La densification urbaine ne doit pas se faire contre les nantais mais avec eux.

Saint Joseph de Porterie, site de l’Ecole d’Architecture, quartier Russeil, Carré Feydeau,  Cordeliers, partout, la Mairie décide brutalement d’imposer une densification urbaine à marche forcée.

Les habitants des rues, des quartiers concernés, sont placés devant le fait accompli.
Perte d’identité, baisse de la qualité de vie, atteinte à l’environnement, sont devenus le lot commun de nos concitoyens.

On peut s’interroger sur les motifs qui poussent la Mairie, à distribuer aussi facilement des permis de construire aux nouveaux grands capitalistes que sont Vinci, Marignan et quelques autre grands promoteurs.

Les élus de la majorité municipale, voudraient nous faire croire que cette densification urbaine débridée est inéluctable, ce n’est pas vrai, promenez vous à Angers, Bordeaux et dans tant d’autres grandes villes françaises, vous pourrez constater qu’il n’en est rien.

Au fond, on a le sentiment que cette politique vise aussi à remplacer les habitants attachés à leur quartier par des nouveaux venus, qui seront peut-être plus sensibles aux effets du “rouleau compresseur médiatique” de la Ville et pèseront ainsi, un peu plus encore, lors des prochaines échéances électorales.

Tous mes encouragements vont donc en direction des associations qui œuvrent contre cette politique de la “consommation immédiate” suivie par la Mairie.                       Protéger son quartier, sa rue, son jardin public, c’est tout simplement faire preuve de civisme.

Carré Feydeau

Carré Feydeau, ma position

Un certain nombre de nantais se sont déjà exprimés sur ce sujet, en particulier pour regretter que la création d’une zone verte à la place de l’ancien Neptune, ait été écartée trop vite. Je suis moi même intervenu à plusieurs reprise sur ce dossier, au Conseil Municipal, comme à la Communauté Urbaine, pour me féliciter de la disparition de l’ancien Neptune. Ce dernier en effet, ne répondait ni aux attentes que l’on pouvaient avoir sur le plan de la dynamique commerciale du secteur, ni aux exigences liées au patrimoine architectural environnant (Ile Feydeau et Château).

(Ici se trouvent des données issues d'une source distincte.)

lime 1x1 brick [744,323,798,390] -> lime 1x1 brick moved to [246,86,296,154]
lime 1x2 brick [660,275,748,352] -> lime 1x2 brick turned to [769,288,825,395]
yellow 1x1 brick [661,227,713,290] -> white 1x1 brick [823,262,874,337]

Les objectifs affichés de dynamiser le quartier et d’aménager l’espace situé entre Feydeau et le Château sont louables, mais qu’en est-il du projet lui-même ?

Les aménagements urbains prévus, sont critiquables sur plusieurs points :

Ils ne prennent pas suffisamment en compte le patrimoine vert existant du secteur, puisque le nombre des platanes qui oxygènent le quartier, passera de 166  à 105 sujets, soit une diminution de plus de 60 arbres anciens. Et ce ne sont pas les plantations de bosquets d’arbustes qui rétabliront l’équilibre. C’est une erreur de traiter les arbres comme du mobilier urbain que l’on supprime quand il ne plaît plus ou qu’il n’est plus à la mode.

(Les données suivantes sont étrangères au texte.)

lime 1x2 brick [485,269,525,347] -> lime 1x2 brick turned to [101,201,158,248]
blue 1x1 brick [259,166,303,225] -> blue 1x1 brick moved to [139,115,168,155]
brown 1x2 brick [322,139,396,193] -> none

On peut aussi regretter que la richesse archéologique du quartier n’ait pas été réellement prise en considération par les aménageurs. Pourquoi ne pas avoir cherché à valoriser les anciens quais de la Loire, qui constituent un patrimoine unique , véritable lien entre le Château, l’ïle Feydeau et la mémoire portuaire de Nantes.

Les aménagements urbains prévus sont dans la droite ligne de ce qui a été réalisé place Bretagne ou rue du Calvaire. A nouveau, une gigantesque esplanade minérale, sans âme, qui comme les précédentes risque de brider le développement de l’attractivité commerciale du site, plutôt que de la stimuler.

Enfin, si l’idée de donner la priorité aux piétons, aux vélos et aux transports en commun est bonne, il ne faut pas pour autant fragiliser à terme le tissu commercial existant dans le quartier. On y trouve des commerces qui font aussi partie de notre environnement culturel nantais. Il serait donc souhaitable que les aménagements programmés soient éventuellement modifiés pour répondre le mieux possible aux demandes des usagers et des commerçants.

L’immeuble proposé par le groupe Vinci, rappelle étonnement l’ancien Neptune, un sorte de copié collé remis au goût du jour. Une construction plutôt banale, qui ressemble aux nombreuses constructions déjà réalisées par ce promoteur dans l’agglomération nantaise. Il laisse l’impression d’un travail de bâtisseur, qui n’a pas vraiment compris la richesse du patrimoine de ce quartier, qui se situe, rappelons le,  au croisement statégique de la ville médiévale et de la ville XVIIIe siècle. C’est une occasion manquée pour Nantes.

Ce lieu emblématique, figure de proue de l’île Feydeau en direction du Château aurait mérité un véritable monument, porté par un grand nom de l’architecture contemporaine.